How do voters want to fund healthcare?

By ERIC A. HOWALD
Of the Keizertimes

On Jan. 23, Oregon voters will decide whether or not to keep some major sections of a bill designed to help pay for healthcare for the state’s low-income individuals and families.

Ballots should be arriving soon asking voters whether they approve of the House Bill 2391’s methods for paying these costs or reject certain financial aspects of the bill.

As written, HB 2391 imposes, among other things: temporary assessments of 1.5 percent on premiums charged by health insurance companies for a time period of two years; and an additional .7 percent assessment on large hospitals.

Those assessments drew the ire of Rep. Julie Parrish (R-37 Tualatin/West Linn) and Rep. Cedric Hayden (R-7 Roseburg) the chief petitioners behind Measure 101 that voters will be asked to decide on.

“We have surgically extracted five pieces. If we wanted to blow up Medicaid, we have the ability to refer the entire package to the ballot,” Parrish said.

Parrish and Hayden took it upon themselves in recent weeks to visit newspapers throughout the state to drum up opposition to the funding mechanisms included in the bill, but neither claimed opposition to the social safety net created by programs like Medicaid and Medicare.

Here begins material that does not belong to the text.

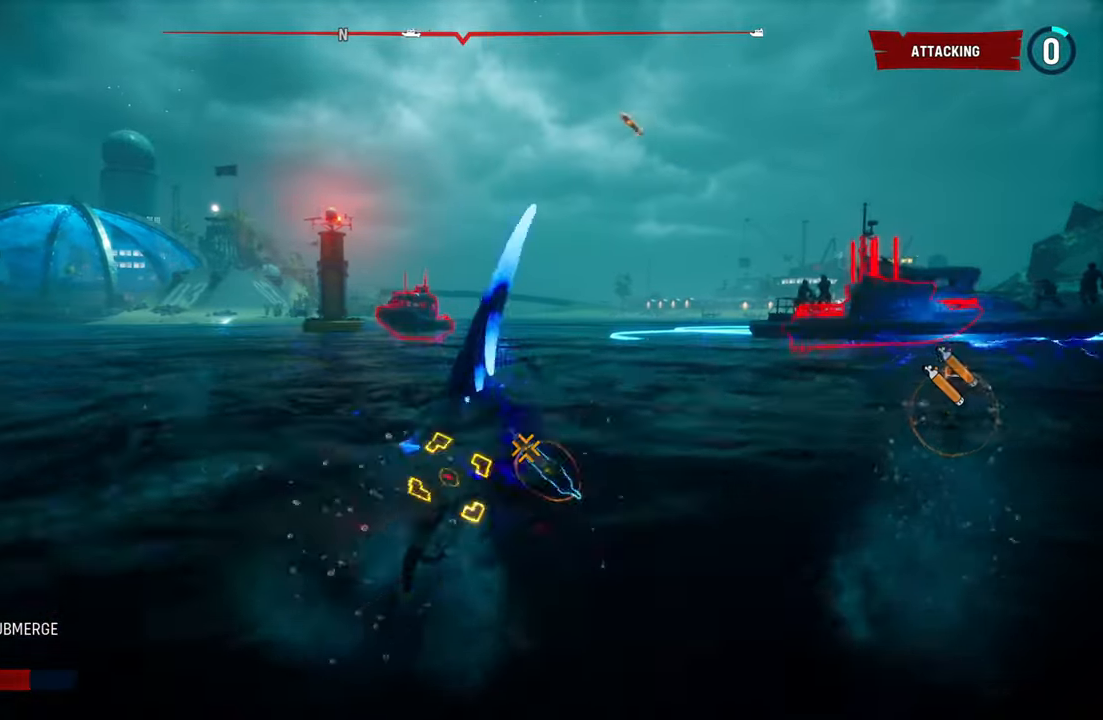
{"buttons": ["R2"], "left_stick": "center", "right_stick": "center", "events": [[100, "left_stick", "center"], [140, "right_stick", "right"], [500, "right_stick", "center"]]}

The main points of their argument hinge on the way money will change hands and what will happen after it ends up in government accounts.

At issue are sections of the bill that: impose an assessment on the gross premium amounts collected by the Public Employees’ Benefits Board; impose a 1.5 percent assessment on the insurance and managed care organization premiums; allows insurance companies to pass along the 1.5 percent increase to policy holders; and establishes a new .7 percent assessment on large hospitals.

The new assessments are expected to generate an additional $210 to $320 million, but those figures are only part of the equation. The money collected is matched through federal programs on a $3-to-$1 basis, which means loss of the “seed” money could result in more than a billion fewer federal dollars coming into Oregon to cover Medicaid recipients.

The initial assessment is given back to insurance companies with a 3 percent interest and the state uses the remainder to cover the state’s Medicare expenses.

Parrish isn’t thrilled with that arrangement, but said that the Coordinated Care Organizations subjected to the new assessment wouldn’t receive the initial investment back.

Moreover, she is concerned about the groups left out of the new assessment, including large companies. She calls it a tax without a three-fifths vote of the legislature.

“The 1.5 percent insurance tax affects 217,000 Oregonians who buy their care inside or outside of the exchange. Of that number, only 41 percent qualify for a tax credit, the rest pay full freight,” she said.

Entities like school districts and other large public service organizations, she said, will bear the brunt of the new assessment.

“If we don’t solve this and the ACA (Affordable Care Act) doesn’t change we are looking at a tax on public employees that is going to eat up budgets,” Parrish said.

Adding a new .7 percent assessment to large hospitals is the major sticking point for Hayden. Under the ACA, states are allowed to charge large hospitals up to 6 percent on net revenue to cover the costs associated with the program. However, the exact percentage must be tied to the number of patients, known as “lives,” enrolled in the ACA in the state. Currently, the state is charging the hospitals 5.3 percent to cover a projected 1.5 million lives enrolled in the ACA throughout the state.

Parrish and Hayden have been keeping watch over the enrolled numbers and it shows them well below the projections, and dropping. In July 2016, the number of eligible residents was 1.06 million. A year later, eligibility had dropped to 995,000. As of November 2017, eligibility had dropped again to 962,000. A rebounding economy and higher minimum wages are likely playing a part in the declining eligibility.

Establishing a new .7 percent assessment (the difference between 5.3 and 6) is, in effect, “hard tax,” Hayden said.

“It draws down all the head room that the program is supposed to have to cover expanded services. The money collected will be stacked on top of the Medicaid funding, but it can be swept for other purposes,” Hayden said.

Between the insurance premium assessments, the new hard assessment and the shrinking eligibility numbers, Parrish is concerned that the Legislature is trying to create a surplus within the state’s Medicaid budget that could then be redirected for other purposes.

Parrish and Hayden reiterated that they were not opposed to paying for health care, but that the funding mechanisms in the current bill did not consider alternatives, like directing healthcare rebates to go back to the state rather than the insurance companies when public money was used to cover the initial outlay or moving public employees to the health care exchange.

“We’re not without solutions, and we believe we need healthcare,” Parrish said.